Vincent Rougeau became dean of Boston College Law School in July of 2011. He previously served as a professor of law and Associate Dean for Academic Affairs at Notre Dame. Rougeau was recently named Association of American Law Schools (AALS) President-elect. In June, 2020, he became the inaugural director of the Boston College Forum on Racial Justice in America.
A vocal advocate for change in legal education, Rougeau has led a reorganization in leadership structure at the law school that supports a more holistic approach to student services, expands the school’s national and international recruitment of a diverse student body, and enhances the School’s commitment to experiential learning and global engagement.

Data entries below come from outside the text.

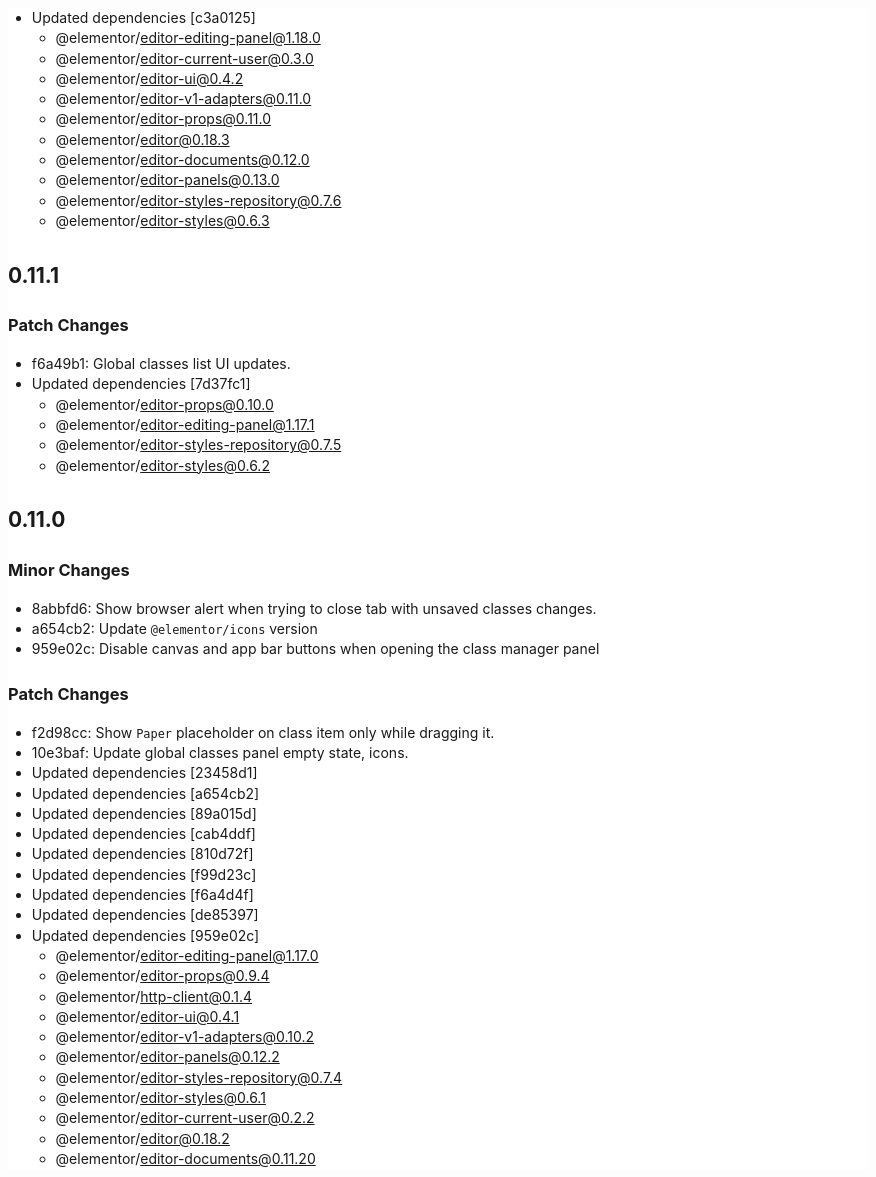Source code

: - Updated dependencies [c3a0125]
  - @elementor/editor-editing-panel@1.18.0
  - @elementor/editor-current-user@0.3.0
  - @elementor/editor-ui@0.4.2
  - @elementor/editor-v1-adapters@0.11.0
  - @elementor/editor-props@0.11.0
  - @elementor/editor@0.18.3
  - @elementor/editor-documents@0.12.0
  - @elementor/editor-panels@0.13.0
  - @elementor/editor-styles-repository@0.7.6
  - @elementor/editor-styles@0.6.3

## 0.11.1

### Patch Changes

- f6a49b1: Global classes list UI updates.
- Updated dependencies [7d37fc1]
  - @elementor/editor-props@0.10.0
  - @elementor/editor-editing-panel@1.17.1
  - @elementor/editor-styles-repository@0.7.5
  - @elementor/editor-styles@0.6.2

## 0.11.0

### Minor Changes

- 8abbfd6: Show browser alert when trying to close tab with unsaved classes changes.
- a654cb2: Update `@elementor/icons` version
- 959e02c: Disable canvas and app bar buttons when opening the class manager panel

### Patch Changes

- f2d98cc: Show `Paper` placeholder on class item only while dragging it.
- 10e3baf: Update global classes panel empty state, icons.
- Updated dependencies [23458d1]
- Updated dependencies [a654cb2]
- Updated dependencies [89a015d]
- Updated dependencies [cab4ddf]
- Updated dependencies [810d72f]
- Updated dependencies [f99d23c]
- Updated dependencies [f6a4d4f]
- Updated dependencies [de85397]
- Updated dependencies [959e02c]
  - @elementor/editor-editing-panel@1.17.0
  - @elementor/editor-props@0.9.4
  - @elementor/http-client@0.1.4
  - @elementor/editor-ui@0.4.1
  - @elementor/editor-v1-adapters@0.10.2
  - @elementor/editor-panels@0.12.2
  - @elementor/editor-styles-repository@0.7.4
  - @elementor/editor-styles@0.6.1
  - @elementor/editor-current-user@0.2.2
  - @elementor/editor@0.18.2
  - @elementor/editor-documents@0.11.20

An expert in Catholic social thought, Rougeau’s current research and writing consider the relationship between religious identity and citizenship and membership in highly mobile and increasingly multicultural democratic societies. He serves as Senior Fellow at the Centre for Theology and Community in London, where he researches broad-based community organizing, migration and citizenship in the United Kingdom as part of the Just Communities Project.
Rougeau has served as a member of the Executive Committee of AALS, as chair of the AALS Deans Steering Committee, and on the Council of the Boston Bar Association. His teaching interests are in contract and real estate law, as well as in law and religion. Before entering the academy, he practiced law at the Washington, DC office of Morrison & Foerster from 1988-1991.

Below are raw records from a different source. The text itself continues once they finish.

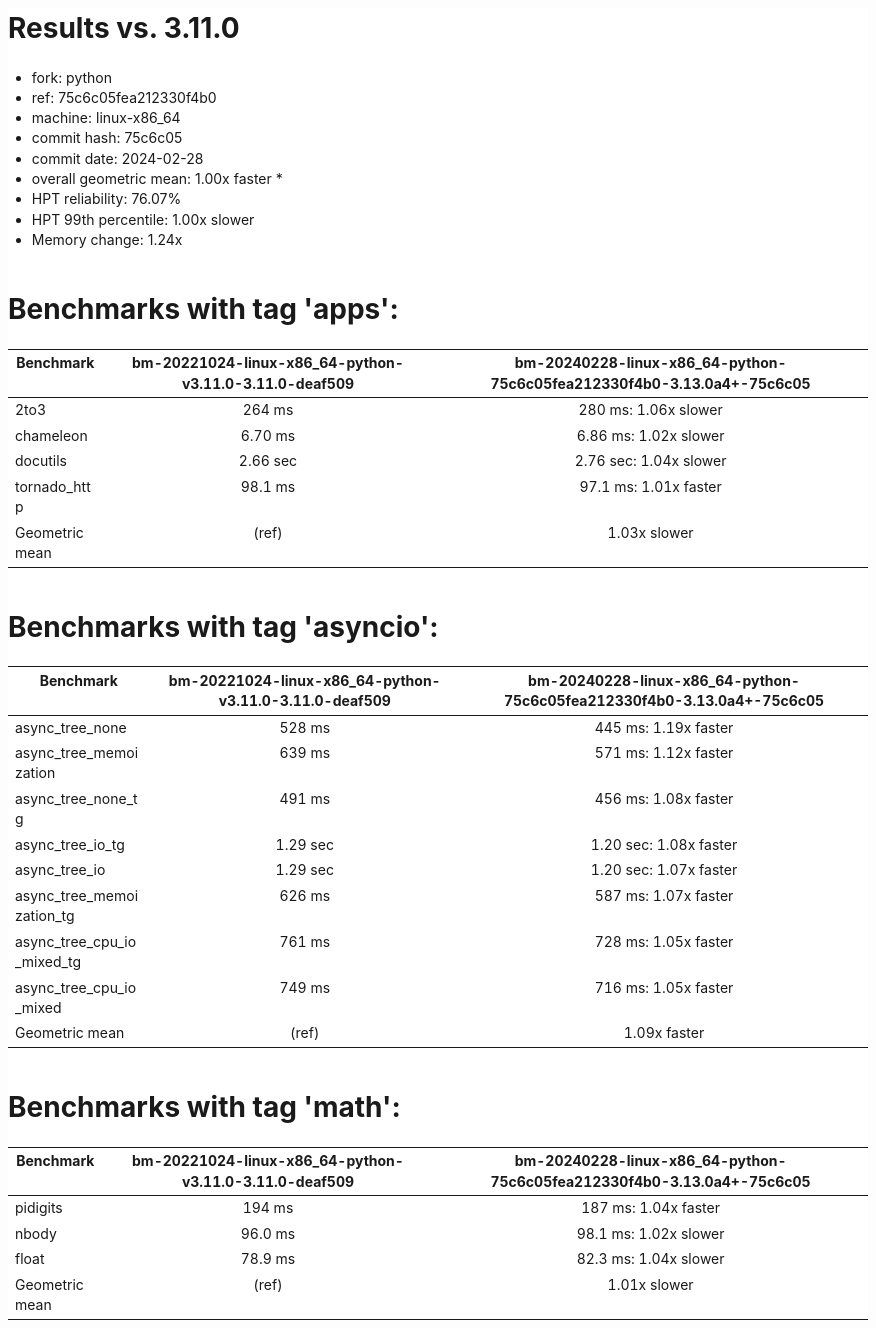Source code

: # Results vs. 3.11.0

- fork: python
- ref: 75c6c05fea212330f4b0
- machine: linux-x86_64
- commit hash: 75c6c05
- commit date: 2024-02-28
- overall geometric mean: 1.00x faster \*
- HPT reliability: 76.07%
- HPT 99th percentile: 1.00x slower
- Memory change: 1.24x

Benchmarks with tag 'apps':
===========================

| Benchmark      | bm-20221024-linux-x86_64-python-v3.11.0-3.11.0-deaf509 | bm-20240228-linux-x86_64-python-75c6c05fea212330f4b0-3.13.0a4+-75c6c05 |
|----------------|:------------------------------------------------------:|:----------------------------------------------------------------------:|
| 2to3           | 264 ms                                                 | 280 ms: 1.06x slower                                                   |
| chameleon      | 6.70 ms                                                | 6.86 ms: 1.02x slower                                                  |
| docutils       | 2.66 sec                                               | 2.76 sec: 1.04x slower                                                 |
| tornado_http   | 98.1 ms                                                | 97.1 ms: 1.01x faster                                                  |
| Geometric mean | (ref)                                                  | 1.03x slower                                                           |

Benchmarks with tag 'asyncio':
==============================

| Benchmark                  | bm-20221024-linux-x86_64-python-v3.11.0-3.11.0-deaf509 | bm-20240228-linux-x86_64-python-75c6c05fea212330f4b0-3.13.0a4+-75c6c05 |
|----------------------------|:------------------------------------------------------:|:----------------------------------------------------------------------:|
| async_tree_none            | 528 ms                                                 | 445 ms: 1.19x faster                                                   |
| async_tree_memoization     | 639 ms                                                 | 571 ms: 1.12x faster                                                   |
| async_tree_none_tg         | 491 ms                                                 | 456 ms: 1.08x faster                                                   |
| async_tree_io_tg           | 1.29 sec                                               | 1.20 sec: 1.08x faster                                                 |
| async_tree_io              | 1.29 sec                                               | 1.20 sec: 1.07x faster                                                 |
| async_tree_memoization_tg  | 626 ms                                                 | 587 ms: 1.07x faster                                                   |
| async_tree_cpu_io_mixed_tg | 761 ms                                                 | 728 ms: 1.05x faster                                                   |
| async_tree_cpu_io_mixed    | 749 ms                                                 | 716 ms: 1.05x faster                                                   |
| Geometric mean             | (ref)                                                  | 1.09x faster                                                           |

Benchmarks with tag 'math':
===========================

| Benchmark      | bm-20221024-linux-x86_64-python-v3.11.0-3.11.0-deaf509 | bm-20240228-linux-x86_64-python-75c6c05fea212330f4b0-3.13.0a4+-75c6c05 |
|----------------|:------------------------------------------------------:|:----------------------------------------------------------------------:|
| pidigits       | 194 ms                                                 | 187 ms: 1.04x faster                                                   |
| nbody          | 96.0 ms                                                | 98.1 ms: 1.02x slower                                                  |
| float          | 78.9 ms                                                | 82.3 ms: 1.04x slower                                                  |
| Geometric mean | (ref)                                                  | 1.01x slower                                                           |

Mark Massa, S.J. (convener) is the director of the Boisi Center for Religion and American Public Life at Boston College, where he is also a professor of theology. Massa received his Ph.D. in American religion from Harvard University, and is the author of seven books. His most recent book, The Structure of Theological Revolutions: How the Fight Over Birth Control Transformed American Catholicism was published in fall 2018 by Oxford University Press. His monograph published in 1999, Catholics and American Culture: Fulton Sheen, Dorothy Day, and the Notre Dame Football Team, received the Alpha Sigma Nu Award for Best Work in Theology for 1999-2000. His ongoing area of research is American Catholic faith and culture of the past century.